Saved entries —
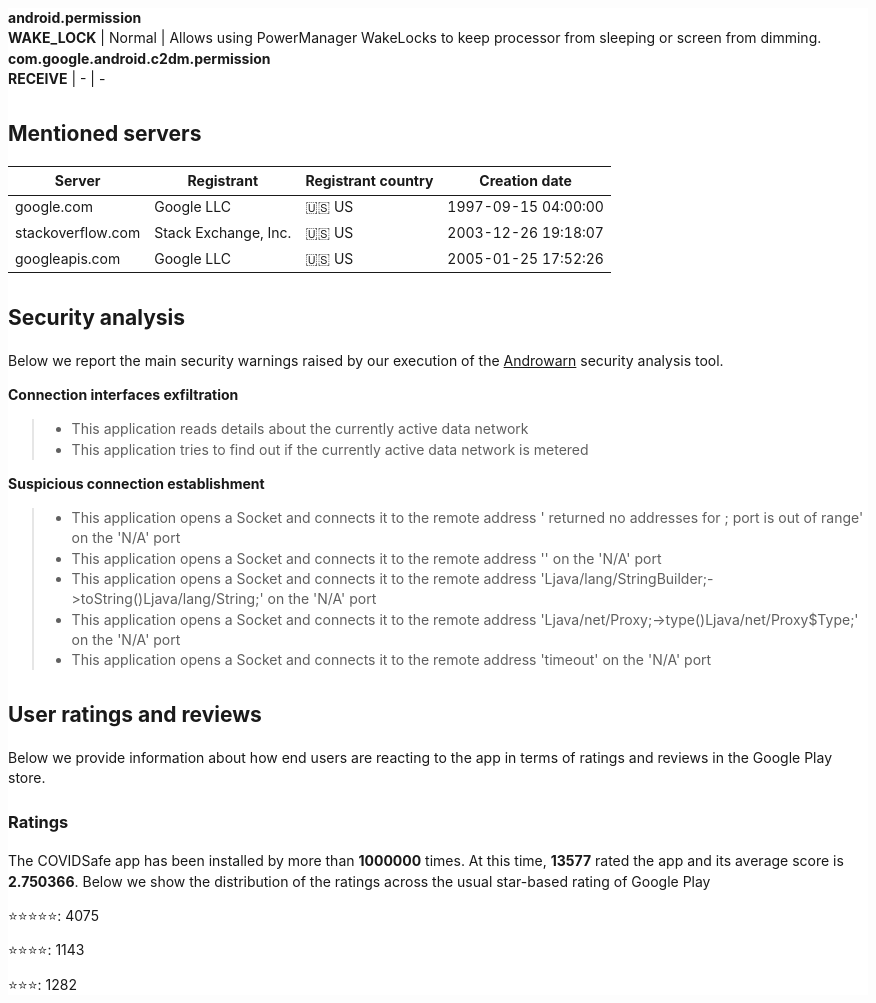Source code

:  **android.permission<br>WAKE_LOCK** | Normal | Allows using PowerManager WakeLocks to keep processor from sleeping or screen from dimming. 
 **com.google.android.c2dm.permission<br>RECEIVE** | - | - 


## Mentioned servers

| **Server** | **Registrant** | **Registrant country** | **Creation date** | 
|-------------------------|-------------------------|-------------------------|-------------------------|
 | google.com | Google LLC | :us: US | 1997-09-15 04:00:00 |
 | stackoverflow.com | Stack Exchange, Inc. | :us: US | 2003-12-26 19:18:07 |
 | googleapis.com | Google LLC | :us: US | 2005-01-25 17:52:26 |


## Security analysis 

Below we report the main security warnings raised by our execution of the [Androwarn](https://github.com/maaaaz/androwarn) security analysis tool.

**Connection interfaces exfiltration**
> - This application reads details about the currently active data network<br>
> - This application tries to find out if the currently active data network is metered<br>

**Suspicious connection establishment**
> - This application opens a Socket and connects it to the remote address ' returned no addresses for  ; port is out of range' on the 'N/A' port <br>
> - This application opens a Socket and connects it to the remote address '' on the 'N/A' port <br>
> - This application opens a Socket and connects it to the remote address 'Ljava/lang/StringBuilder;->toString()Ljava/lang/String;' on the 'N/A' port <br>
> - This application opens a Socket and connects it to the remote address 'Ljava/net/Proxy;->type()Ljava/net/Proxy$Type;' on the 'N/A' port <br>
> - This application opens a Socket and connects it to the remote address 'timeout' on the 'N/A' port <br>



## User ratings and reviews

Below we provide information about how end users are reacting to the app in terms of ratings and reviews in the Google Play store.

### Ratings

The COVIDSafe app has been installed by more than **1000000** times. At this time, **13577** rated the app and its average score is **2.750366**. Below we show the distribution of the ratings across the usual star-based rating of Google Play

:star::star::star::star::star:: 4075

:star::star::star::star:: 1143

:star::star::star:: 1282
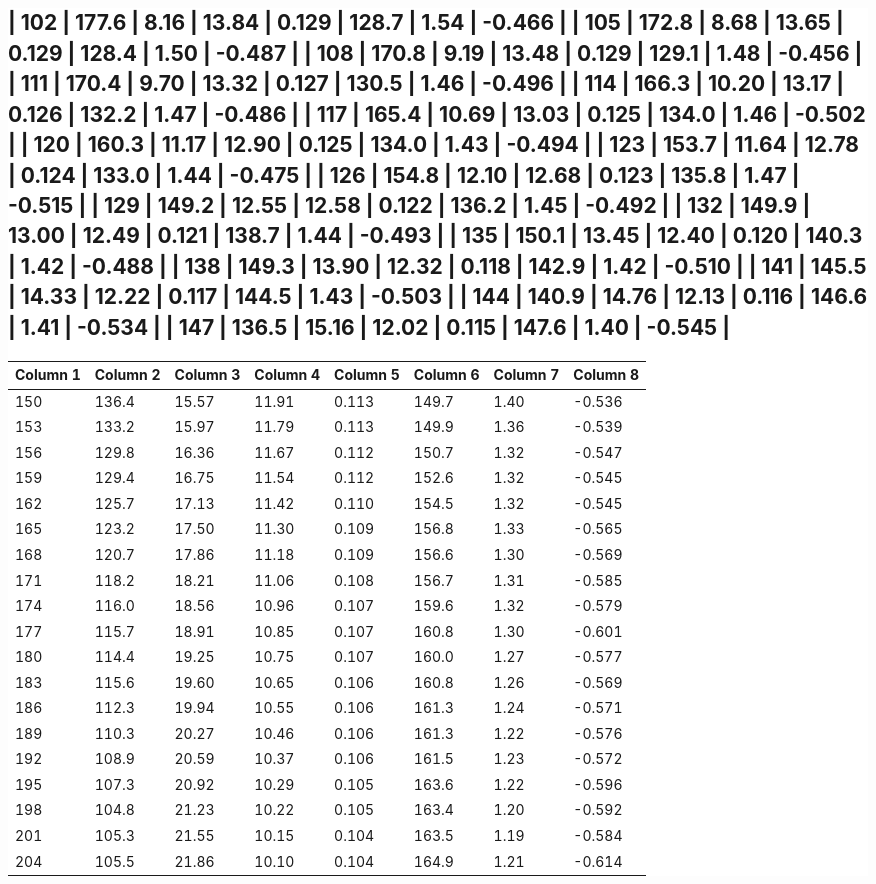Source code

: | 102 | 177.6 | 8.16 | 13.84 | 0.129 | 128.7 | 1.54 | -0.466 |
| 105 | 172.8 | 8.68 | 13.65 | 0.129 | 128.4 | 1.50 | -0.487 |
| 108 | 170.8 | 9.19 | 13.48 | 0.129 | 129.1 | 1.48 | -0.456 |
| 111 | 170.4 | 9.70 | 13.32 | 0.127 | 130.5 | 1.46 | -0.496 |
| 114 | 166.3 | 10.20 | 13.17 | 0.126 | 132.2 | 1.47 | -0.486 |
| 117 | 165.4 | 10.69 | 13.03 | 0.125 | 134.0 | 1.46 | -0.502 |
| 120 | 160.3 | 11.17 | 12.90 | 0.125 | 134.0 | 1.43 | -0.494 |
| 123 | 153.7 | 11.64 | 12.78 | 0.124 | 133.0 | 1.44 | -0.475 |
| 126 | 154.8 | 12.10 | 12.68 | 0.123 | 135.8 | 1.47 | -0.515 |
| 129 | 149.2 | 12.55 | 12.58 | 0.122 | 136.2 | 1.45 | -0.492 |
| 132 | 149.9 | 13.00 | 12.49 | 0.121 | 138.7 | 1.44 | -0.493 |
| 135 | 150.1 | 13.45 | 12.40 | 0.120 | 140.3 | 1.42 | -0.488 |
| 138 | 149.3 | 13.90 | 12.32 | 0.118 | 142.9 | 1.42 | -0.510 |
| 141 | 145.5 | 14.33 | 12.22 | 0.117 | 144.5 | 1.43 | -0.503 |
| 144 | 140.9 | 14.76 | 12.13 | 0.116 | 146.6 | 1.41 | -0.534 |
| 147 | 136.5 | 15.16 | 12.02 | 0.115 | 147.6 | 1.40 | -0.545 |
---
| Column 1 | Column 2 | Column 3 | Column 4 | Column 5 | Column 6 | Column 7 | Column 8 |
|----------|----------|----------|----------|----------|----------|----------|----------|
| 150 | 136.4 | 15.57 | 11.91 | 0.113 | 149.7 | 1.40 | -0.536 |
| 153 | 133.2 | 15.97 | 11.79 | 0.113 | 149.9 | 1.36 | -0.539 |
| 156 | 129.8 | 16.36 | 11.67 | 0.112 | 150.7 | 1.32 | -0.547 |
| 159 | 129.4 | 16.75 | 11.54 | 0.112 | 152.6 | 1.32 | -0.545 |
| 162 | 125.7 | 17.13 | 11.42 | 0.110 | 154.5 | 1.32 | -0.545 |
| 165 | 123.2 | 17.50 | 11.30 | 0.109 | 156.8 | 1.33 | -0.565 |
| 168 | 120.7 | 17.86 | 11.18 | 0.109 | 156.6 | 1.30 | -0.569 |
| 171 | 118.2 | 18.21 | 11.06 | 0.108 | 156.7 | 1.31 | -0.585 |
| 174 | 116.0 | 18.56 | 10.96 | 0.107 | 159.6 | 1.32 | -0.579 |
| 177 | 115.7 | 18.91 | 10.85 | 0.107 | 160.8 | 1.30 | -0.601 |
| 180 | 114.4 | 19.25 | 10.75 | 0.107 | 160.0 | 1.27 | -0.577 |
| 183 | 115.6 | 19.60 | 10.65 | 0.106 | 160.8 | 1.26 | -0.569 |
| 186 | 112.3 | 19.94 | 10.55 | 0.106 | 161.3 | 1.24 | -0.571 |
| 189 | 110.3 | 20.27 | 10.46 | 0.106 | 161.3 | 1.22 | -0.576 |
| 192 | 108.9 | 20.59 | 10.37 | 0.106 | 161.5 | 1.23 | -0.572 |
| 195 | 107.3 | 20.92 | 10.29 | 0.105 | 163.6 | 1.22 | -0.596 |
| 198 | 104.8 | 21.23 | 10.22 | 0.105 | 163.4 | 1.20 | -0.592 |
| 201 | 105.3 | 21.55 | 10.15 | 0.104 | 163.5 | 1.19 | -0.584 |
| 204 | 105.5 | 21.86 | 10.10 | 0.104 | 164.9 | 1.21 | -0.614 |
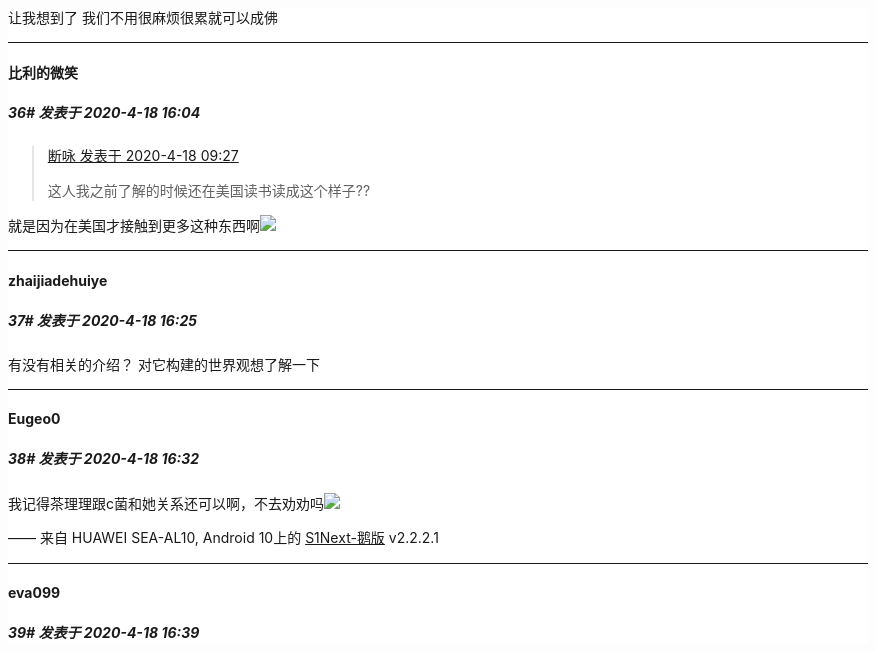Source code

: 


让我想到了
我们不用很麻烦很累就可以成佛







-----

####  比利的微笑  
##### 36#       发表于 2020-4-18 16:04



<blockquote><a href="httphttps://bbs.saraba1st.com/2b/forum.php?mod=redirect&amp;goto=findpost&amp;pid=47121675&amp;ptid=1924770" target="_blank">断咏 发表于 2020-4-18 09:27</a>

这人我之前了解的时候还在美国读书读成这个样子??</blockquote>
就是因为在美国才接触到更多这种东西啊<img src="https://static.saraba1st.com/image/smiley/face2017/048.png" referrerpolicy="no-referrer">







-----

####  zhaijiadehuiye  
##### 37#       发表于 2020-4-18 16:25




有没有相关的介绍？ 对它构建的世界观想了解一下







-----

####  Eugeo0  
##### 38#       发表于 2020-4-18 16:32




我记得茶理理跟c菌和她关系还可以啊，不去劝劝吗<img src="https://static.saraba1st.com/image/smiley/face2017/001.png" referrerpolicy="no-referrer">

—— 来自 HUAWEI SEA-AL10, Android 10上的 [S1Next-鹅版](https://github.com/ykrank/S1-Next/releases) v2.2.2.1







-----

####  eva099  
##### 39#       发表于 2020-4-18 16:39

Task objective — Write out every line of the entries above exactly, and omit their pictures.

Output —
Source code

:  **android.permission<br>WAKE_LOCK** | Normal | Allows using PowerManager WakeLocks to keep processor from sleeping or screen from dimming. 
 **com.google.android.c2dm.permission<br>RECEIVE** | - | - 


## Mentioned servers

| **Server** | **Registrant** | **Registrant country** | **Creation date** | 
|-------------------------|-------------------------|-------------------------|-------------------------|
 | google.com | Google LLC | :us: US | 1997-09-15 04:00:00 |
 | stackoverflow.com | Stack Exchange, Inc. | :us: US | 2003-12-26 19:18:07 |
 | googleapis.com | Google LLC | :us: US | 2005-01-25 17:52:26 |


## Security analysis 

Below we report the main security warnings raised by our execution of the [Androwarn](https://github.com/maaaaz/androwarn) security analysis tool.

**Connection interfaces exfiltration**
> - This application reads details about the currently active data network<br>
> - This application tries to find out if the currently active data network is metered<br>

**Suspicious connection establishment**
> - This application opens a Socket and connects it to the remote address ' returned no addresses for  ; port is out of range' on the 'N/A' port <br>
> - This application opens a Socket and connects it to the remote address '' on the 'N/A' port <br>
> - This application opens a Socket and connects it to the remote address 'Ljava/lang/StringBuilder;->toString()Ljava/lang/String;' on the 'N/A' port <br>
> - This application opens a Socket and connects it to the remote address 'Ljava/net/Proxy;->type()Ljava/net/Proxy$Type;' on the 'N/A' port <br>
> - This application opens a Socket and connects it to the remote address 'timeout' on the 'N/A' port <br>



## User ratings and reviews

Below we provide information about how end users are reacting to the app in terms of ratings and reviews in the Google Play store.

### Ratings

The COVIDSafe app has been installed by more than **1000000** times. At this time, **13577** rated the app and its average score is **2.750366**. Below we show the distribution of the ratings across the usual star-based rating of Google Play

:star::star::star::star::star:: 4075

:star::star::star::star:: 1143

:star::star::star:: 1282
Source code

: | 102 | 177.6 | 8.16 | 13.84 | 0.129 | 128.7 | 1.54 | -0.466 |
| 105 | 172.8 | 8.68 | 13.65 | 0.129 | 128.4 | 1.50 | -0.487 |
| 108 | 170.8 | 9.19 | 13.48 | 0.129 | 129.1 | 1.48 | -0.456 |
| 111 | 170.4 | 9.70 | 13.32 | 0.127 | 130.5 | 1.46 | -0.496 |
| 114 | 166.3 | 10.20 | 13.17 | 0.126 | 132.2 | 1.47 | -0.486 |
| 117 | 165.4 | 10.69 | 13.03 | 0.125 | 134.0 | 1.46 | -0.502 |
| 120 | 160.3 | 11.17 | 12.90 | 0.125 | 134.0 | 1.43 | -0.494 |
| 123 | 153.7 | 11.64 | 12.78 | 0.124 | 133.0 | 1.44 | -0.475 |
| 126 | 154.8 | 12.10 | 12.68 | 0.123 | 135.8 | 1.47 | -0.515 |
| 129 | 149.2 | 12.55 | 12.58 | 0.122 | 136.2 | 1.45 | -0.492 |
| 132 | 149.9 | 13.00 | 12.49 | 0.121 | 138.7 | 1.44 | -0.493 |
| 135 | 150.1 | 13.45 | 12.40 | 0.120 | 140.3 | 1.42 | -0.488 |
| 138 | 149.3 | 13.90 | 12.32 | 0.118 | 142.9 | 1.42 | -0.510 |
| 141 | 145.5 | 14.33 | 12.22 | 0.117 | 144.5 | 1.43 | -0.503 |
| 144 | 140.9 | 14.76 | 12.13 | 0.116 | 146.6 | 1.41 | -0.534 |
| 147 | 136.5 | 15.16 | 12.02 | 0.115 | 147.6 | 1.40 | -0.545 |
---
| Column 1 | Column 2 | Column 3 | Column 4 | Column 5 | Column 6 | Column 7 | Column 8 |
|----------|----------|----------|----------|----------|----------|----------|----------|
| 150 | 136.4 | 15.57 | 11.91 | 0.113 | 149.7 | 1.40 | -0.536 |
| 153 | 133.2 | 15.97 | 11.79 | 0.113 | 149.9 | 1.36 | -0.539 |
| 156 | 129.8 | 16.36 | 11.67 | 0.112 | 150.7 | 1.32 | -0.547 |
| 159 | 129.4 | 16.75 | 11.54 | 0.112 | 152.6 | 1.32 | -0.545 |
| 162 | 125.7 | 17.13 | 11.42 | 0.110 | 154.5 | 1.32 | -0.545 |
| 165 | 123.2 | 17.50 | 11.30 | 0.109 | 156.8 | 1.33 | -0.565 |
| 168 | 120.7 | 17.86 | 11.18 | 0.109 | 156.6 | 1.30 | -0.569 |
| 171 | 118.2 | 18.21 | 11.06 | 0.108 | 156.7 | 1.31 | -0.585 |
| 174 | 116.0 | 18.56 | 10.96 | 0.107 | 159.6 | 1.32 | -0.579 |
| 177 | 115.7 | 18.91 | 10.85 | 0.107 | 160.8 | 1.30 | -0.601 |
| 180 | 114.4 | 19.25 | 10.75 | 0.107 | 160.0 | 1.27 | -0.577 |
| 183 | 115.6 | 19.60 | 10.65 | 0.106 | 160.8 | 1.26 | -0.569 |
| 186 | 112.3 | 19.94 | 10.55 | 0.106 | 161.3 | 1.24 | -0.571 |
| 189 | 110.3 | 20.27 | 10.46 | 0.106 | 161.3 | 1.22 | -0.576 |
| 192 | 108.9 | 20.59 | 10.37 | 0.106 | 161.5 | 1.23 | -0.572 |
| 195 | 107.3 | 20.92 | 10.29 | 0.105 | 163.6 | 1.22 | -0.596 |
| 198 | 104.8 | 21.23 | 10.22 | 0.105 | 163.4 | 1.20 | -0.592 |
| 201 | 105.3 | 21.55 | 10.15 | 0.104 | 163.5 | 1.19 | -0.584 |
| 204 | 105.5 | 21.86 | 10.10 | 0.104 | 164.9 | 1.21 | -0.614 |
Source code

: 


让我想到了
我们不用很麻烦很累就可以成佛







-----

####  比利的微笑  
##### 36#       发表于 2020-4-18 16:04



<blockquote><a href="httphttps://bbs.saraba1st.com/2b/forum.php?mod=redirect&amp;goto=findpost&amp;pid=47121675&amp;ptid=1924770" target="_blank">断咏 发表于 2020-4-18 09:27</a>

这人我之前了解的时候还在美国读书读成这个样子??</blockquote>
就是因为在美国才接触到更多这种东西啊<img src="https://static.saraba1st.com/image/smiley/face2017/048.png" referrerpolicy="no-referrer">







-----

####  zhaijiadehuiye  
##### 37#       发表于 2020-4-18 16:25




有没有相关的介绍？ 对它构建的世界观想了解一下







-----

####  Eugeo0  
##### 38#       发表于 2020-4-18 16:32




我记得茶理理跟c菌和她关系还可以啊，不去劝劝吗<img src="https://static.saraba1st.com/image/smiley/face2017/001.png" referrerpolicy="no-referrer">

—— 来自 HUAWEI SEA-AL10, Android 10上的 [S1Next-鹅版](https://github.com/ykrank/S1-Next/releases) v2.2.2.1







-----

####  eva099  
##### 39#       发表于 2020-4-18 16:39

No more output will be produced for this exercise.